How else would you translate my inability at this moment to accept and calmly acquire emotional gifts and unification treaties of neighboring sources? There has been no indication of foul play. There has been nothing but straight up honesty and limited foreign relations. Yet the idea of emotionally signing a treaty, even one of friendship, scares me. Can it really be that simple? That even though the treaty represents everything that I require (80/20) and deserve, my main issue is that of signing first (falling first)?
Have my previous battles scarred my vision that I no longer can spot the difference between friend and foe? Or am I just so afraid of another attack that I self-detonate even before the battle cry?
This time the battle may not be external but within myself.
Military Notes (for an Internal battle):
- You don’t always have to protect yourself. You don’t always have to shield yourself. There is still good in the world
- You deserve to be liked/loved
- You deserve affection
- You deserve romance
- You can be liked/loved
- You can like/love someone
- No one is perfect and you don’t have to wait for perfection (80/20 would be nice)

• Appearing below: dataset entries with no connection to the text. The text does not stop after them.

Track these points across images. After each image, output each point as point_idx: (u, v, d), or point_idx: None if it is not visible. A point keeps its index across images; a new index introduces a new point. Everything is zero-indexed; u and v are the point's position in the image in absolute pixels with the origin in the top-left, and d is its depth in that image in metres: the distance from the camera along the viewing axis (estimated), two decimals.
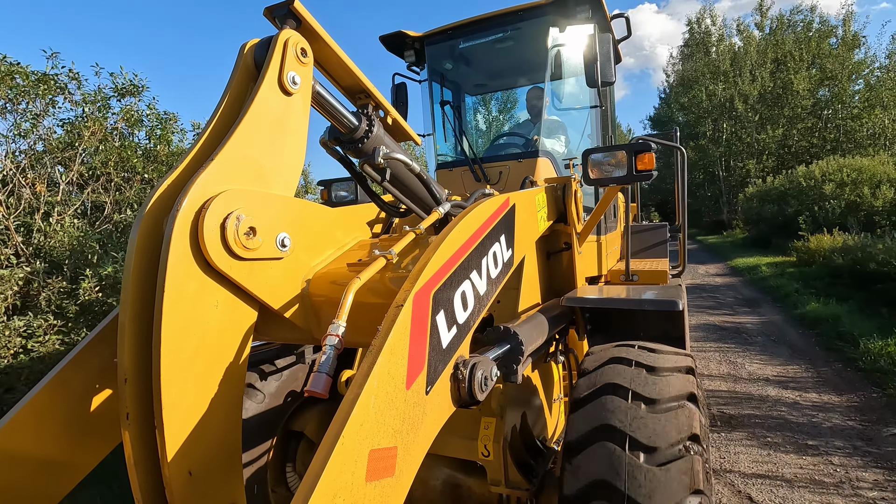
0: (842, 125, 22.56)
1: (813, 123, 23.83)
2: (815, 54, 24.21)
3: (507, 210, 1.74)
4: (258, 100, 1.31)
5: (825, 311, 7.17)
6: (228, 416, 1.25)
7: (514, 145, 3.56)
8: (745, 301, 9.13)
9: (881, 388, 4.76)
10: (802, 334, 6.79)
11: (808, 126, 23.92)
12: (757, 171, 24.38)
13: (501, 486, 2.03)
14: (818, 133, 23.72)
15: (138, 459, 1.13)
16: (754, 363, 5.75)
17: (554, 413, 2.63)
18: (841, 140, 22.47)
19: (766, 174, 22.12)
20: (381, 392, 0.95)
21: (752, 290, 10.13)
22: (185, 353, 1.12)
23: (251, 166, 1.30)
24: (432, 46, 3.76)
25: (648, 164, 2.28)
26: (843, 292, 8.16)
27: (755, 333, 6.96)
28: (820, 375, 5.27)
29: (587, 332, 2.39)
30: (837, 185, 14.04)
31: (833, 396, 4.72)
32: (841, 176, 14.27)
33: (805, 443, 3.89)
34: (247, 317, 1.30)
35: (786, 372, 5.42)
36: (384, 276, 1.43)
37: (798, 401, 4.66)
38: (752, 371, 5.48)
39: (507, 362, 1.58)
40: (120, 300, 1.16)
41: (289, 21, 1.42)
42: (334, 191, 3.25)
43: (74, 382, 1.29)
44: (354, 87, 1.71)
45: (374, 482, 0.91)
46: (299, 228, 1.43)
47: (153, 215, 1.19)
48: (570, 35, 3.32)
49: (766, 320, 7.66)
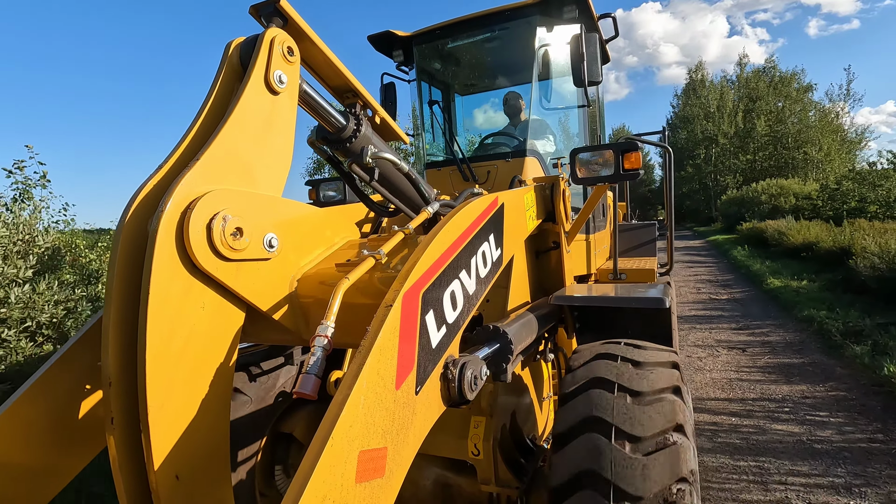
0: (786, 154, 34.67)
1: (770, 152, 35.70)
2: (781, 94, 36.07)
3: (496, 209, 1.75)
4: (244, 99, 1.30)
5: (740, 253, 15.09)
6: (216, 419, 1.23)
7: (503, 145, 3.57)
8: (707, 251, 18.85)
9: (754, 283, 10.64)
10: (728, 263, 14.59)
11: (766, 153, 35.97)
12: (733, 184, 35.59)
13: (491, 485, 2.03)
14: (773, 159, 35.50)
15: (123, 464, 1.11)
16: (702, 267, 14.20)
17: (544, 411, 2.64)
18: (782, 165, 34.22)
19: (738, 186, 32.98)
20: (370, 393, 0.94)
21: (713, 249, 19.29)
22: (171, 356, 1.11)
23: (237, 166, 1.29)
24: (420, 46, 3.76)
25: (635, 164, 2.30)
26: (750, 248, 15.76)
27: (708, 260, 16.13)
28: (720, 269, 13.45)
29: (576, 330, 2.40)
30: (769, 195, 24.23)
31: (728, 275, 12.38)
32: (770, 191, 24.78)
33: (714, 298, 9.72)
34: (234, 318, 1.28)
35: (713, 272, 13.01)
36: (373, 276, 1.42)
37: (708, 274, 12.41)
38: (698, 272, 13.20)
39: (496, 361, 1.58)
40: (104, 302, 1.14)
41: (275, 19, 1.41)
42: (322, 190, 3.23)
43: (58, 386, 1.27)
44: (342, 87, 1.70)
45: (363, 483, 0.91)
46: (287, 229, 1.42)
47: (137, 216, 1.17)
48: (557, 35, 3.34)
49: (717, 261, 15.73)
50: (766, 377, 5.07)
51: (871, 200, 15.88)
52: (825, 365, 5.30)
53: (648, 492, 1.30)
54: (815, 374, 5.05)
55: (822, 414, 4.14)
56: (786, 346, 6.06)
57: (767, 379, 5.02)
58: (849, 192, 17.19)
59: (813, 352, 5.75)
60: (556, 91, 3.66)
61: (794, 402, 4.42)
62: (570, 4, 3.19)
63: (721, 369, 5.31)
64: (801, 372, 5.14)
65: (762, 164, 35.60)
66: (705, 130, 38.61)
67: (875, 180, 16.53)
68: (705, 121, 38.89)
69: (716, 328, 7.06)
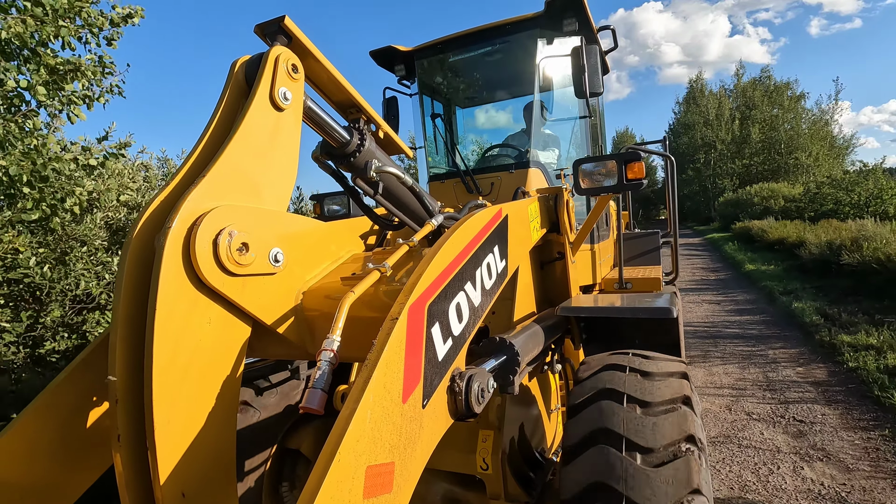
0: (779, 160, 37.11)
1: (763, 158, 38.34)
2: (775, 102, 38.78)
3: (500, 221, 1.75)
4: (250, 115, 1.31)
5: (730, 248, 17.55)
6: (222, 435, 1.23)
7: (506, 156, 3.59)
8: (704, 247, 21.51)
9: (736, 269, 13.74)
10: (720, 255, 17.46)
11: (761, 159, 38.57)
12: (730, 186, 38.14)
13: (501, 500, 2.01)
14: (767, 164, 38.02)
15: (130, 482, 1.10)
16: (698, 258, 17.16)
17: (552, 423, 2.61)
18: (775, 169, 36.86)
19: (734, 189, 35.81)
20: (377, 407, 0.94)
21: (709, 245, 21.87)
22: (178, 371, 1.11)
23: (243, 182, 1.30)
24: (422, 60, 3.80)
25: (638, 173, 2.30)
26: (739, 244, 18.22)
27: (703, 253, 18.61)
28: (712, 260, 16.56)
29: (582, 340, 2.39)
30: (761, 198, 26.43)
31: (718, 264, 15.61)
32: (762, 193, 27.12)
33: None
34: (240, 333, 1.28)
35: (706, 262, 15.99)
36: (378, 290, 1.42)
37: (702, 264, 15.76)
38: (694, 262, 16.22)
39: (503, 373, 1.57)
40: (111, 318, 1.14)
41: (279, 38, 1.43)
42: (327, 205, 3.25)
43: (65, 403, 1.27)
44: (345, 102, 1.72)
45: (371, 499, 0.90)
46: (292, 243, 1.42)
47: (145, 232, 1.18)
48: (557, 47, 3.38)
49: (711, 254, 18.48)
50: (727, 314, 8.67)
51: (845, 203, 17.78)
52: (764, 308, 8.84)
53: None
54: (756, 312, 8.62)
55: (753, 325, 7.72)
56: (745, 301, 9.63)
57: (728, 314, 8.64)
58: (826, 196, 19.41)
59: (760, 303, 9.32)
60: (557, 102, 3.68)
61: (740, 322, 7.98)
62: (570, 17, 3.23)
63: (703, 312, 8.97)
64: (749, 311, 8.70)
65: (757, 169, 38.15)
66: (704, 137, 41.14)
67: (848, 186, 18.50)
68: (705, 127, 41.39)
69: (703, 294, 10.66)
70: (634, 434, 1.44)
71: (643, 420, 1.48)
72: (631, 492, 1.31)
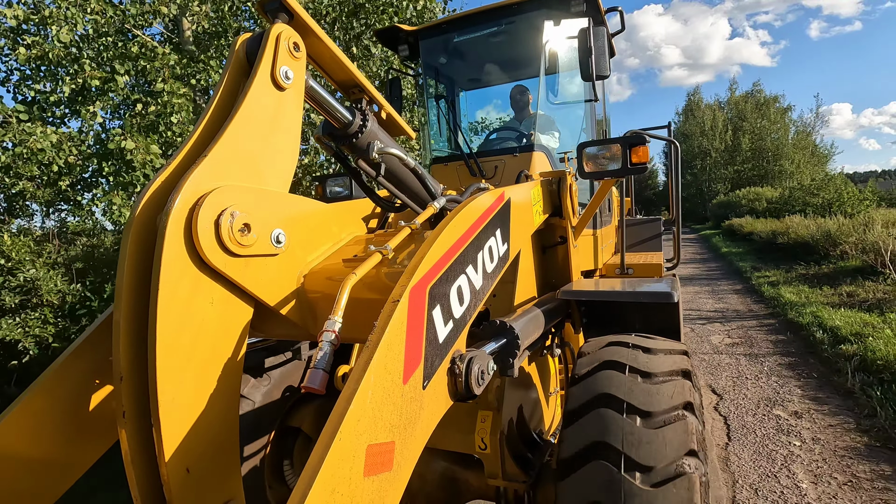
0: (766, 167, 42.11)
1: (752, 165, 43.30)
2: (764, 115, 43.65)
3: (503, 204, 1.74)
4: (251, 95, 1.30)
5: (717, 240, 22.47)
6: (225, 414, 1.25)
7: (510, 139, 3.55)
8: (697, 241, 24.92)
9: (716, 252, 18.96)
10: (708, 246, 22.18)
11: (750, 166, 43.37)
12: (722, 190, 42.73)
13: (499, 479, 2.04)
14: (756, 170, 42.78)
15: (135, 458, 1.12)
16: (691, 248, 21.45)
17: (550, 406, 2.64)
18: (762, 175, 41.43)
19: (726, 192, 40.09)
20: (377, 387, 0.95)
21: (702, 240, 25.46)
22: (181, 351, 1.12)
23: (245, 162, 1.29)
24: (426, 41, 3.74)
25: (643, 158, 2.28)
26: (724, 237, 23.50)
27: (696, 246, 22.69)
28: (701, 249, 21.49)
29: (583, 325, 2.40)
30: (747, 200, 30.23)
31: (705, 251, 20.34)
32: (749, 196, 31.02)
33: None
34: (242, 313, 1.29)
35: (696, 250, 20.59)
36: (380, 272, 1.42)
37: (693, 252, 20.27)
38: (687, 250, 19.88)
39: (503, 356, 1.58)
40: (114, 298, 1.15)
41: (280, 15, 1.40)
42: (329, 186, 3.24)
43: (70, 381, 1.29)
44: (348, 82, 1.70)
45: (372, 477, 0.91)
46: (294, 224, 1.42)
47: (146, 212, 1.18)
48: (564, 29, 3.31)
49: (701, 245, 22.67)
50: (703, 271, 13.94)
51: (811, 204, 21.17)
52: (725, 268, 14.28)
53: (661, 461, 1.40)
54: (719, 269, 14.10)
55: (714, 274, 13.27)
56: (718, 269, 14.35)
57: (703, 271, 13.91)
58: (797, 199, 23.36)
59: (724, 267, 14.39)
60: (562, 85, 3.63)
61: (708, 274, 13.28)
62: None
63: (689, 271, 13.69)
64: (715, 269, 14.14)
65: (747, 174, 43.17)
66: (700, 145, 46.57)
67: (813, 191, 22.50)
68: (701, 137, 46.66)
69: (691, 265, 15.35)
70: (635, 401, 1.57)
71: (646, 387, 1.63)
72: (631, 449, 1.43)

- You are not meant to be perfect, accept your imperfections
- Shit is gonna happen in some way or form, might as well enjoy the moments without it and not project into it.
When faced with the unknown, let go of the need to control and protect. You cannot predict nor dictate what the future holds, good or bad. Not everything or everyone will be a perfect fit. But if you keep blocking, running or deflecting, your only enemy will be you.